### EXERCISE GOAL
Transcribe, without any change, the part of the data that opens with its first line and closes with the line containing "je 20. srpnja". Include both of those lines.

### GIVEN RECORDS

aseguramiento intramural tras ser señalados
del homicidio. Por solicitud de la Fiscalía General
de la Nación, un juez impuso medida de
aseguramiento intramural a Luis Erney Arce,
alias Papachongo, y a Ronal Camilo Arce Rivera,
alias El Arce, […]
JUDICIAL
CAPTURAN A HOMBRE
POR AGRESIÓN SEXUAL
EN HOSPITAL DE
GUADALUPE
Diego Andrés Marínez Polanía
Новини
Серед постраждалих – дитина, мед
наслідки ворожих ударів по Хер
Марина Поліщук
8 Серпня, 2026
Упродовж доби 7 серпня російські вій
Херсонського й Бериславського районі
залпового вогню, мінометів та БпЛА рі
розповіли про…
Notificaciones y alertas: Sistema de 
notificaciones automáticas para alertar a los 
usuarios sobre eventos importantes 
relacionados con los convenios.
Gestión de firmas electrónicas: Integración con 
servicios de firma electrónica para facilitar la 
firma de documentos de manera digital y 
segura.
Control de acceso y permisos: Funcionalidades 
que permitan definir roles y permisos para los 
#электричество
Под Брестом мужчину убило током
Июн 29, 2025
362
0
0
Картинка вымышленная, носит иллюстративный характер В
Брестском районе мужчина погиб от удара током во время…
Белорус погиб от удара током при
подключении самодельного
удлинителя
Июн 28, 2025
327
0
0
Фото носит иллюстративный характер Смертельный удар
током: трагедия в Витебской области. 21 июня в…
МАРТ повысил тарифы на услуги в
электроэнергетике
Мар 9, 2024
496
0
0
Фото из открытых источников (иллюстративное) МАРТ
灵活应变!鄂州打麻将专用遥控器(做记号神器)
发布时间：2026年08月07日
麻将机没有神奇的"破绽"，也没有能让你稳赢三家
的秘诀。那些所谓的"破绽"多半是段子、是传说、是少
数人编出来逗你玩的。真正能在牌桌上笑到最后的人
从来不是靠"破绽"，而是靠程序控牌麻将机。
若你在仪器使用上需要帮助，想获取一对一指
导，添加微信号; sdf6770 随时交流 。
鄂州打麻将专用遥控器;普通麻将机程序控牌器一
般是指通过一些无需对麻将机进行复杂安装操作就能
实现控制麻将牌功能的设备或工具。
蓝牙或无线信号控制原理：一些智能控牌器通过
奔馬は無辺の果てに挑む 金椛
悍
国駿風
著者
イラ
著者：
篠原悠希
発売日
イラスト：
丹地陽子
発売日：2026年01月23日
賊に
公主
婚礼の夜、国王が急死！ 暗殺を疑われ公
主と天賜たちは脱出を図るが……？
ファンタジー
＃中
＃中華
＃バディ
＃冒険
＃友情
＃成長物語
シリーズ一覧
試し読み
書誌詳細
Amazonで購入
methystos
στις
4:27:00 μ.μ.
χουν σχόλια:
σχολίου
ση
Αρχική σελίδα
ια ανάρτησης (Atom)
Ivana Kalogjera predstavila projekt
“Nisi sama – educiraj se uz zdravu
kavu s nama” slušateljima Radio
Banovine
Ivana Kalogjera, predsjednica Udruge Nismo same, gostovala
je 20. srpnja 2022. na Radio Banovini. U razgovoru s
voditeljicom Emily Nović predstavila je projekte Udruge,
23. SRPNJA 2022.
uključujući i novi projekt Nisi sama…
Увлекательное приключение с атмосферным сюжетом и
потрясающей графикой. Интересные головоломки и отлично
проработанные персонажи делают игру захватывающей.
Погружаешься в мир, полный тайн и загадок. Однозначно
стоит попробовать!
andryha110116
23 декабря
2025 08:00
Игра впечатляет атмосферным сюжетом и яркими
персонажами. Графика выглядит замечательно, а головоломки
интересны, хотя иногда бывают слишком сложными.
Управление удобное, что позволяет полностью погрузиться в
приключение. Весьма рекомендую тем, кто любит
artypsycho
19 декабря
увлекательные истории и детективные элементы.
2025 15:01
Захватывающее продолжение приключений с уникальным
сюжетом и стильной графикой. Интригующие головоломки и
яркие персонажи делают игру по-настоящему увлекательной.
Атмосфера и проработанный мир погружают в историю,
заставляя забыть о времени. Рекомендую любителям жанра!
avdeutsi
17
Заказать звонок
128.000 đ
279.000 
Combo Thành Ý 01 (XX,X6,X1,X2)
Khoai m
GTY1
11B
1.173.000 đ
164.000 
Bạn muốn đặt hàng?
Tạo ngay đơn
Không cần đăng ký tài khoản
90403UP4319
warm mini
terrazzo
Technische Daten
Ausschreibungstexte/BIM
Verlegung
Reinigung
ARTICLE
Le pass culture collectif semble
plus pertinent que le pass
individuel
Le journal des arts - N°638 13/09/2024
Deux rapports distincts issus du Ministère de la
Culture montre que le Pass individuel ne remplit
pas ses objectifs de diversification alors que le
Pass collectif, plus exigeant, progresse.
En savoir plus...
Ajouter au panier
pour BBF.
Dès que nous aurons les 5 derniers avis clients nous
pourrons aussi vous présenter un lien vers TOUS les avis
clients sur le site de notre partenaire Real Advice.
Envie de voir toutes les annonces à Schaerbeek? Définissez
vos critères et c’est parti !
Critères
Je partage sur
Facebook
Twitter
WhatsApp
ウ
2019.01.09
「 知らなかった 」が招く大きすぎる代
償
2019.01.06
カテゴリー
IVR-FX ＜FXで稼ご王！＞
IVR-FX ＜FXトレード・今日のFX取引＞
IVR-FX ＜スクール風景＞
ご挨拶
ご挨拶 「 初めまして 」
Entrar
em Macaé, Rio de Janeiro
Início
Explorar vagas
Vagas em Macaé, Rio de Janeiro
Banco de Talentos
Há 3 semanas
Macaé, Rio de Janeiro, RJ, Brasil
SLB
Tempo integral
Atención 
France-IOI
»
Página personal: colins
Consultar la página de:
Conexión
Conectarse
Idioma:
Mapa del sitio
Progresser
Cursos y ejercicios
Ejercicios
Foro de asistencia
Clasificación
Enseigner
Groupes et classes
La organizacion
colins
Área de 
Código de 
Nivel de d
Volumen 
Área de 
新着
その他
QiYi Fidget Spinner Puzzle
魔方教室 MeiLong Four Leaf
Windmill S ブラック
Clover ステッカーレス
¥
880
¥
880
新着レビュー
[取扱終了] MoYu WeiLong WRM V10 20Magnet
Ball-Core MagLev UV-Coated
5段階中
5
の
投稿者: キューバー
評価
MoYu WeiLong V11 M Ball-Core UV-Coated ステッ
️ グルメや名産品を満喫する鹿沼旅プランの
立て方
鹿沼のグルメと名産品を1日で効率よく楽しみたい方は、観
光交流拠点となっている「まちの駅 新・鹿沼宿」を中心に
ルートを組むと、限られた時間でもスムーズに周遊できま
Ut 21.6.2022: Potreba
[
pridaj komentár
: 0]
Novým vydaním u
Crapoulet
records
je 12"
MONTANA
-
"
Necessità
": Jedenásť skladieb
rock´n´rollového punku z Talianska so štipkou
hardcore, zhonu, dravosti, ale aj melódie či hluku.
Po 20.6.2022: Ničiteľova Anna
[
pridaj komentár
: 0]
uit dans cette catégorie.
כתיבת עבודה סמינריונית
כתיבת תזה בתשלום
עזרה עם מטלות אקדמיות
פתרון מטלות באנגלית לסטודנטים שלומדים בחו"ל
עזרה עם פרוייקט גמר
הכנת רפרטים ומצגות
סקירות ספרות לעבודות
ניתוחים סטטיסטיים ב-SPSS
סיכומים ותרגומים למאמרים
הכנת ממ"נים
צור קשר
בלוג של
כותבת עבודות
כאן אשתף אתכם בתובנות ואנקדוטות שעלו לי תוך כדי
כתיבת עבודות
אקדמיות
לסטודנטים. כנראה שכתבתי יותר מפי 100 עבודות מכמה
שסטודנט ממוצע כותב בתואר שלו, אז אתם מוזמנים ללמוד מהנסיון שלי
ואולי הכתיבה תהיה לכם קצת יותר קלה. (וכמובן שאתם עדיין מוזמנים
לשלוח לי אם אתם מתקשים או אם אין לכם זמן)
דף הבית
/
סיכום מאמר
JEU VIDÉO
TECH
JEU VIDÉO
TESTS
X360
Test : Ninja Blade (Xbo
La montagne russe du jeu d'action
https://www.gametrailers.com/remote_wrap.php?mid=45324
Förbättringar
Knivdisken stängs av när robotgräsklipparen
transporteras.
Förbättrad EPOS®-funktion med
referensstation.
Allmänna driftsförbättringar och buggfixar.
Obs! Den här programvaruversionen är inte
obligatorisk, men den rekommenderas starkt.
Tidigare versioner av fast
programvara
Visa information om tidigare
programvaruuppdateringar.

### ANSWER TO THE PROBLEM
aseguramiento intramural tras ser señalados
del homicidio. Por solicitud de la Fiscalía General
de la Nación, un juez impuso medida de
aseguramiento intramural a Luis Erney Arce,
alias Papachongo, y a Ronal Camilo Arce Rivera,
alias El Arce, […]
JUDICIAL
CAPTURAN A HOMBRE
POR AGRESIÓN SEXUAL
EN HOSPITAL DE
GUADALUPE
Diego Andrés Marínez Polanía
Новини
Серед постраждалих – дитина, мед
наслідки ворожих ударів по Хер
Марина Поліщук
8 Серпня, 2026
Упродовж доби 7 серпня російські вій
Херсонського й Бериславського районі
залпового вогню, мінометів та БпЛА рі
розповіли про…
Notificaciones y alertas: Sistema de 
notificaciones automáticas para alertar a los 
usuarios sobre eventos importantes 
relacionados con los convenios.
Gestión de firmas electrónicas: Integración con 
servicios de firma electrónica para facilitar la 
firma de documentos de manera digital y 
segura.
Control de acceso y permisos: Funcionalidades 
que permitan definir roles y permisos para los 
#электричество
Под Брестом мужчину убило током
Июн 29, 2025
362
0
0
Картинка вымышленная, носит иллюстративный характер В
Брестском районе мужчина погиб от удара током во время…
Белорус погиб от удара током при
подключении самодельного
удлинителя
Июн 28, 2025
327
0
0
Фото носит иллюстративный характер Смертельный удар
током: трагедия в Витебской области. 21 июня в…
МАРТ повысил тарифы на услуги в
электроэнергетике
Мар 9, 2024
496
0
0
Фото из открытых источников (иллюстративное) МАРТ
灵活应变!鄂州打麻将专用遥控器(做记号神器)
发布时间：2026年08月07日
麻将机没有神奇的"破绽"，也没有能让你稳赢三家
的秘诀。那些所谓的"破绽"多半是段子、是传说、是少
数人编出来逗你玩的。真正能在牌桌上笑到最后的人
从来不是靠"破绽"，而是靠程序控牌麻将机。
若你在仪器使用上需要帮助，想获取一对一指
导，添加微信号; sdf6770 随时交流 。
鄂州打麻将专用遥控器;普通麻将机程序控牌器一
般是指通过一些无需对麻将机进行复杂安装操作就能
实现控制麻将牌功能的设备或工具。
蓝牙或无线信号控制原理：一些智能控牌器通过
奔馬は無辺の果てに挑む 金椛
悍
国駿風
著者
イラ
著者：
篠原悠希
発売日
イラスト：
丹地陽子
発売日：2026年01月23日
賊に
公主
婚礼の夜、国王が急死！ 暗殺を疑われ公
主と天賜たちは脱出を図るが……？
ファンタジー
＃中
＃中華
＃バディ
＃冒険
＃友情
＃成長物語
シリーズ一覧
試し読み
書誌詳細
Amazonで購入
methystos
στις
4:27:00 μ.μ.
χουν σχόλια:
σχολίου
ση
Αρχική σελίδα
ια ανάρτησης (Atom)
Ivana Kalogjera predstavila projekt
“Nisi sama – educiraj se uz zdravu
kavu s nama” slušateljima Radio
Banovine
Ivana Kalogjera, predsjednica Udruge Nismo same, gostovala
je 20. srpnja 2022. na Radio Banovini. U razgovoru s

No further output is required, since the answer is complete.